Anyway, speaking about the agency I worked for if the candidate left within X time the agency would have to replace the candiate for free, or reduced fee (depending on the length of service) so from my previous employers point of view there was little to be gained just sticking anyone into a role, it effectively doubles or triples their work load for the same return.


----------



## BobbyFowler (9 Oct 2008)

I checked out this post earlier as I was starting a recruitment position over here in Oz.  It's a bit of a nasty, underhand business - well the place I'm with anyway.  Most of the roles here aren't live at all - bogus positions are put online & the idea is to gather CV's.  The guys reckon that 30% of the positions online don't actually exist. When you talk with the candidates, it's drilled into us to ask them where else they're interviewing. It's asked in passing & the idea is that, if they've had an interview with "Mrs X in Company Z", well that shows there's a position there & the idea is to get on the phone to Mrs X to tell her about all the excellent candidates you have on your books.  It's opened up my eyes as to the whole industry - I used to wonder why agencies never seemed to deliver the jobs I'd applied for in the past.  So word of advice for anyone who's talking to agencies - don't say where you're interviewing if they ask.


----------



## Nutso (9 Oct 2008)

Interesting, I had an interview with an agency yesterday and was asked those questions!  I have also had the problem of applying online for jobs that don't exist - lots of bogus jobs up on Irish websites too it seems.


----------



## MandaC (9 Oct 2008)

A very interesting point Bobby Fowler - a friend of mine is out of work since June and despite checking the likes of Irish Jobs, recruit ireland and all the sites, some of the same jobs are sitting there since June and are advertised as having a current date on them.  If they are gone, they should be taken down from the websites, but in reality if all the jobs were taken down that are gone, there would probably not be much left.  It is still very disheartening to be out of work,  and wasting your time applying for jobs that are not there.

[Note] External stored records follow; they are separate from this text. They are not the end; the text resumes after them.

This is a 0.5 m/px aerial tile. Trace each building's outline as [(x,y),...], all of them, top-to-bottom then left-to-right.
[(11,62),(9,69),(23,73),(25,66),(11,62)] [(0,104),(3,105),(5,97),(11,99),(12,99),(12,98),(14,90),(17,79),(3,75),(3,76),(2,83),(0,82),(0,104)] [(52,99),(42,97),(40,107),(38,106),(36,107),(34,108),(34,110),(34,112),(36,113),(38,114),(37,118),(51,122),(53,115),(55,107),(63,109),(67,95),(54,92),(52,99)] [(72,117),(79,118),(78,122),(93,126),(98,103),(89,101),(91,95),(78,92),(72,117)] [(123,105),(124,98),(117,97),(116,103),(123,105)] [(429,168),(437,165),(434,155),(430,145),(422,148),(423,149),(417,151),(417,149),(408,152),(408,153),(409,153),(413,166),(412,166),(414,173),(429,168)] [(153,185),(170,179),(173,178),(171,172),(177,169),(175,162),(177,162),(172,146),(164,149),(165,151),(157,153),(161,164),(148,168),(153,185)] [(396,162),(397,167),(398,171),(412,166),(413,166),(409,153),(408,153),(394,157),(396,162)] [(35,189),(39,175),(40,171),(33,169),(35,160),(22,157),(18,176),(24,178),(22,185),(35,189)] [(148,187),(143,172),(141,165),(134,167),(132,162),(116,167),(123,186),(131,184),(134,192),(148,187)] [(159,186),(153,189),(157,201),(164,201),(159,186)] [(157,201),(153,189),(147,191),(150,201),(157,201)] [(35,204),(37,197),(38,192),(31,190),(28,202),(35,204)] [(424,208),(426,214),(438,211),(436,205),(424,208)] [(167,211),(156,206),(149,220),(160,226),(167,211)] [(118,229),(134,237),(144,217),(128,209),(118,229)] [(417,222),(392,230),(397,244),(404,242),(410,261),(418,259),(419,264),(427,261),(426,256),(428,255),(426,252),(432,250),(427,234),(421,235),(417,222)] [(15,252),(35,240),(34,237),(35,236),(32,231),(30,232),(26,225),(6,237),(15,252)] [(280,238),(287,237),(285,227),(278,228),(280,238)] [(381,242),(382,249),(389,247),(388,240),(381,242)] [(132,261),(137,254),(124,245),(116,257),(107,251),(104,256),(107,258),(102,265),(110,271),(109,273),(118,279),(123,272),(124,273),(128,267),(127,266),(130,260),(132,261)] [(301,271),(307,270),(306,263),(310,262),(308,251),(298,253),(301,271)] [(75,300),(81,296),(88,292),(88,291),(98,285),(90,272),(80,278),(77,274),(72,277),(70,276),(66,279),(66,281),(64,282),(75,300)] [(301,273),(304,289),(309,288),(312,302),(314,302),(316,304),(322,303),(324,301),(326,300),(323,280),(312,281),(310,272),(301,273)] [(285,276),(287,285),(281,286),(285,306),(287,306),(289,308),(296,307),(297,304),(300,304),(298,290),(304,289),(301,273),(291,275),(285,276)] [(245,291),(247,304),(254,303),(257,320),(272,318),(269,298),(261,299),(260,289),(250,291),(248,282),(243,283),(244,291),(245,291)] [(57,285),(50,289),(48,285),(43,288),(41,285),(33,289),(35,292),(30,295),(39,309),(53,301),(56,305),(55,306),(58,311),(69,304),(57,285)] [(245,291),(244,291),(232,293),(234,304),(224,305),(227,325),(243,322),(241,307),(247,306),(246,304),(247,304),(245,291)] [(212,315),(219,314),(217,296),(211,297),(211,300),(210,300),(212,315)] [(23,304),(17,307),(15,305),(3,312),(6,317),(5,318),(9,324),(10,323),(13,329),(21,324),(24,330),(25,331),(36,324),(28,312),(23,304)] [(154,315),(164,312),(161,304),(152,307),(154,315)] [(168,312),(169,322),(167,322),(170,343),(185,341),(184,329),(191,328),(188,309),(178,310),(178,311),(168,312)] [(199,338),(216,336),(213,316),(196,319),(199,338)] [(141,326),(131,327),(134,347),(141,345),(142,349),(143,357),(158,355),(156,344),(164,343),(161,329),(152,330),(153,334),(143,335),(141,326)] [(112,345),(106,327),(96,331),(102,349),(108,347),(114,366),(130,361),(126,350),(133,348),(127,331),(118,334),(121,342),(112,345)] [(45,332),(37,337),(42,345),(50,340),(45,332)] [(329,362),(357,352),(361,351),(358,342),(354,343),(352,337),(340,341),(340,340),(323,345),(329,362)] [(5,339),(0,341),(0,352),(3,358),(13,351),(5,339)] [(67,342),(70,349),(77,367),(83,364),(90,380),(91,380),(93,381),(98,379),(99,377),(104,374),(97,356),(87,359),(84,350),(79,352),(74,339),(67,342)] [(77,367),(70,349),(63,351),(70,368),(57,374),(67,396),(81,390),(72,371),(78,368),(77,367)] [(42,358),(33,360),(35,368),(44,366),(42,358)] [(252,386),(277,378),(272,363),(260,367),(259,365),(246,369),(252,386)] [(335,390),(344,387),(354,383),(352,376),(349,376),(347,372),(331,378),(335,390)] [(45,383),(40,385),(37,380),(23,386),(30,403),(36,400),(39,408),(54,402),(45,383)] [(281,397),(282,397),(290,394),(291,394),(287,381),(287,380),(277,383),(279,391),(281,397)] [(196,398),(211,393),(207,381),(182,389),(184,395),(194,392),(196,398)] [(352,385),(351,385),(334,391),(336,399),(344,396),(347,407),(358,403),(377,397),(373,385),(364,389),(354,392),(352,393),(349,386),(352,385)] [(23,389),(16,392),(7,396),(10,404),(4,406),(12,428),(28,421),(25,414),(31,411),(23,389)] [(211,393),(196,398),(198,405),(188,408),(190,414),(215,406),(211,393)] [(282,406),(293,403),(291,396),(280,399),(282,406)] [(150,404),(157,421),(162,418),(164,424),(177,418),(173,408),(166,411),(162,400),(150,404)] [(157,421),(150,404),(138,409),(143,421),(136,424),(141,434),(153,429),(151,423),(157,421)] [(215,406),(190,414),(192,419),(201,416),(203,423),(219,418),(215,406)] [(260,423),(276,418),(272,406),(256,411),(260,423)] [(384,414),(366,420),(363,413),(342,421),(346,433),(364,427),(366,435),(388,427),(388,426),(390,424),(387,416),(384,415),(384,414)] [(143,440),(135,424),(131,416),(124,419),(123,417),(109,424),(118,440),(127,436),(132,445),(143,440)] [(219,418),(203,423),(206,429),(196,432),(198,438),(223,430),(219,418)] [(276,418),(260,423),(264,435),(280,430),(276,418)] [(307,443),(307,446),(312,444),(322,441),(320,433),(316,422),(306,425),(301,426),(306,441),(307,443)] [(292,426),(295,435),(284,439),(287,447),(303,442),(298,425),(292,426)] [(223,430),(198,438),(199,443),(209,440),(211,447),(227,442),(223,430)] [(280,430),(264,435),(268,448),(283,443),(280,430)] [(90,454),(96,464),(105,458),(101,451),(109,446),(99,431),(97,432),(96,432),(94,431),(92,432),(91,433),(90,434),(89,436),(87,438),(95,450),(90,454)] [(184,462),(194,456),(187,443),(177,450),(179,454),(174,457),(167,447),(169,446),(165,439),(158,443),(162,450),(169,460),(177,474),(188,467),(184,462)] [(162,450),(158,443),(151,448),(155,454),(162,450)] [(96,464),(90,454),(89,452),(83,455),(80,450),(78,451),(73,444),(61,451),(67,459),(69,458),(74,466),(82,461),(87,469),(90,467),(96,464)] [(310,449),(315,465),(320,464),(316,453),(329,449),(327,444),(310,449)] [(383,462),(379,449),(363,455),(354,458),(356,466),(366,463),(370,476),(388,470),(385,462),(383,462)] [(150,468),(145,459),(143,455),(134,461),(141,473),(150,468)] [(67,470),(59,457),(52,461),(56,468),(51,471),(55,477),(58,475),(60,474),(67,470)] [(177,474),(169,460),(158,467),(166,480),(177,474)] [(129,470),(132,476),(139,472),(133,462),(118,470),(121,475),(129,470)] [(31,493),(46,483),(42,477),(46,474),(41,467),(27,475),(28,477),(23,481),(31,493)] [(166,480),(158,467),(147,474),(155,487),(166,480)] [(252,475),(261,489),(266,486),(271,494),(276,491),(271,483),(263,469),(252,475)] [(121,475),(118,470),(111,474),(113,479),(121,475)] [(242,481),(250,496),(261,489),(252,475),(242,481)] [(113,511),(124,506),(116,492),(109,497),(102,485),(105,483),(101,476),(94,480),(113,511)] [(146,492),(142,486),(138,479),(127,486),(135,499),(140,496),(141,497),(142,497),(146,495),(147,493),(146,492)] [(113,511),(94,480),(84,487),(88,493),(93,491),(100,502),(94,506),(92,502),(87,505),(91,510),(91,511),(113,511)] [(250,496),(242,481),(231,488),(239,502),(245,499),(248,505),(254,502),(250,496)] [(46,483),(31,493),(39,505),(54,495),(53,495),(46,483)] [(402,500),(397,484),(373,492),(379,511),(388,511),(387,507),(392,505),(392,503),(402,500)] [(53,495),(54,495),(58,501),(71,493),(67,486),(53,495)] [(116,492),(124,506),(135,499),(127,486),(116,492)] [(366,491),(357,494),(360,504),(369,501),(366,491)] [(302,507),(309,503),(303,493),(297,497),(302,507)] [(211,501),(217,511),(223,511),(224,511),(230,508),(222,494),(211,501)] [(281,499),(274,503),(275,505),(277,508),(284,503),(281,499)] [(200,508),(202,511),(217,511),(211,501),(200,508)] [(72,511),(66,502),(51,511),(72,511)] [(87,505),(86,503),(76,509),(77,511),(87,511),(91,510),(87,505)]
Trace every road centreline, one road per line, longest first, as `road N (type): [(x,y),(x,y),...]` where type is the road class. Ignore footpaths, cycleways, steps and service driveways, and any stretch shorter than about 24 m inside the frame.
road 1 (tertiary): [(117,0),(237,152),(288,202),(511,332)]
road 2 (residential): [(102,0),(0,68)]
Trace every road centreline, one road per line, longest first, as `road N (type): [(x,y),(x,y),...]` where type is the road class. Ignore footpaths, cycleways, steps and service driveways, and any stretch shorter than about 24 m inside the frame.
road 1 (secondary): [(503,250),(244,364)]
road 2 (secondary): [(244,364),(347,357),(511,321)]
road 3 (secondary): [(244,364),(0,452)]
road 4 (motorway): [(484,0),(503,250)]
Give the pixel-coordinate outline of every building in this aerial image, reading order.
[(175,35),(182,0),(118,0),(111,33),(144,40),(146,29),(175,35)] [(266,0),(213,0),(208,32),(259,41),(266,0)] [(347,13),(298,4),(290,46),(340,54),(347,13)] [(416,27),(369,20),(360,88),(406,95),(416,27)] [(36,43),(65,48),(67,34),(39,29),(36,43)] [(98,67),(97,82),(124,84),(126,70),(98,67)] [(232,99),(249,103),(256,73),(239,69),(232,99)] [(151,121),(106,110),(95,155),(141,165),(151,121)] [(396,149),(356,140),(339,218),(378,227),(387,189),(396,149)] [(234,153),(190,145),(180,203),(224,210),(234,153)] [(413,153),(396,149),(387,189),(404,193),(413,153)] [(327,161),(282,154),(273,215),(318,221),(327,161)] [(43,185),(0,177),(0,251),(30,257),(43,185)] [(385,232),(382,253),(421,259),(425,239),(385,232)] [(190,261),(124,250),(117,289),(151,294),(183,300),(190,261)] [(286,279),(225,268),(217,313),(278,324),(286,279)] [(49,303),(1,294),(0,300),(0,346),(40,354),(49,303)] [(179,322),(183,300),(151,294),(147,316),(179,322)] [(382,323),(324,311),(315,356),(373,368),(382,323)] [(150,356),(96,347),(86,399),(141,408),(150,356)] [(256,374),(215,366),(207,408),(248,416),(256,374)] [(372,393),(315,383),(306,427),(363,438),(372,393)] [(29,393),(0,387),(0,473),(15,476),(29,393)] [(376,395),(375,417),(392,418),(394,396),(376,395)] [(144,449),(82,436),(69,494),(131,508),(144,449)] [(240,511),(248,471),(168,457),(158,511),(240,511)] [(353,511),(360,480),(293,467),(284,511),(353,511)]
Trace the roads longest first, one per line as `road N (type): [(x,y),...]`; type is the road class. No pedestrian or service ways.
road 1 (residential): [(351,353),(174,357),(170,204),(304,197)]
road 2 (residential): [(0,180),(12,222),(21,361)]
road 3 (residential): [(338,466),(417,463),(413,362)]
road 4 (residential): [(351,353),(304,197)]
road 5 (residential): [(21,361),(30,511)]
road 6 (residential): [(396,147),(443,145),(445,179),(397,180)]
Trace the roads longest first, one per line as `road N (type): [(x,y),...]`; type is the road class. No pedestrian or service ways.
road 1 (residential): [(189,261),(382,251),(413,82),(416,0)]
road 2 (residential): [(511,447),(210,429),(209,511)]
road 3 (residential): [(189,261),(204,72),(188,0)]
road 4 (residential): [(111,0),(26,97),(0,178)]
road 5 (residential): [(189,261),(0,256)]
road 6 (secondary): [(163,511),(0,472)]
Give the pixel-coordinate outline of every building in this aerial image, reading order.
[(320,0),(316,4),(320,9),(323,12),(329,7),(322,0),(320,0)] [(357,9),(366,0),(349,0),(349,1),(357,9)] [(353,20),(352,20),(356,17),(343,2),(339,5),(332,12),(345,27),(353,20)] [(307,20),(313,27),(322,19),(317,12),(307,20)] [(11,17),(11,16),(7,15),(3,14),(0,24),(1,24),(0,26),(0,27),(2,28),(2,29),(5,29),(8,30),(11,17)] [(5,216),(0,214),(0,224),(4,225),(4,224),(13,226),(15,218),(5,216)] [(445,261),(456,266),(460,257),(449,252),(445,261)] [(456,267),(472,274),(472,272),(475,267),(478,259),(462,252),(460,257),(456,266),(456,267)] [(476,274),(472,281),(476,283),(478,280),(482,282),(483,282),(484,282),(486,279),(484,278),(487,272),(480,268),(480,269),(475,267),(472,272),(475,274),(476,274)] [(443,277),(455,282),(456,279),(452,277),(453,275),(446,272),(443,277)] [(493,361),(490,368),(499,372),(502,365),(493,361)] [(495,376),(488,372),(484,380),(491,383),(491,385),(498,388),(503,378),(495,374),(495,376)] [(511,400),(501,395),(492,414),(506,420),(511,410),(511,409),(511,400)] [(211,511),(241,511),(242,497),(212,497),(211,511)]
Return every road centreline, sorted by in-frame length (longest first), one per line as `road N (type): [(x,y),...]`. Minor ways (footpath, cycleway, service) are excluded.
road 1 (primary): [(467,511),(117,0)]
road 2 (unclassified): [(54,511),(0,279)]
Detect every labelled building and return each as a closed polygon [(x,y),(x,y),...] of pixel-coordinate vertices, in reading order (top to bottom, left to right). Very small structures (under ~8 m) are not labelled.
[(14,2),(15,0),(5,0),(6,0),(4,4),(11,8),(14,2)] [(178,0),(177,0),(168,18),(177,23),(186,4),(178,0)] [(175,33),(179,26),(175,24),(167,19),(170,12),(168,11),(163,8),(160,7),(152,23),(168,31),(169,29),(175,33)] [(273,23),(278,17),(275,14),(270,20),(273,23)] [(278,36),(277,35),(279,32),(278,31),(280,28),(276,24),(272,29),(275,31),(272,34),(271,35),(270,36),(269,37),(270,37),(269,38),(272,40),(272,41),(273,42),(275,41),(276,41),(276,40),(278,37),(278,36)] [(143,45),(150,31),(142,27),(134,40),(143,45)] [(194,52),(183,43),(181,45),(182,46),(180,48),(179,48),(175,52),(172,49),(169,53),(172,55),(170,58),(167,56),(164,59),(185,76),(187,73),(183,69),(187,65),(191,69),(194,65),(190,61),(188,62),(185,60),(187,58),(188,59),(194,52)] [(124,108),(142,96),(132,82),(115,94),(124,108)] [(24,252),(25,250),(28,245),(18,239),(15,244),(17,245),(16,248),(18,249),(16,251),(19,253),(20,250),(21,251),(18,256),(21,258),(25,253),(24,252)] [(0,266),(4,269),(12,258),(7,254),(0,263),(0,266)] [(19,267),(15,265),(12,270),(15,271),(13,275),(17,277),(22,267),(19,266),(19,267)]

Some of the agencies do not now even return your call if you ring to look for work.

I also noticed one particular job advertised directly by the client.  No joke, about 12 different agencies had the same job advertised, so obviously all of these do not have the job to advertise and they are misleading people into thinking they have.

Also, last time I spoke to a person from an agency, they asked me the exact same questions too!  So thanks for the heads up on that.  I hate that sneaky type of behaviour.

I actually think the recruitment consultants here are going same way as Estate Agents, too many candidates and not enough jobs.


----------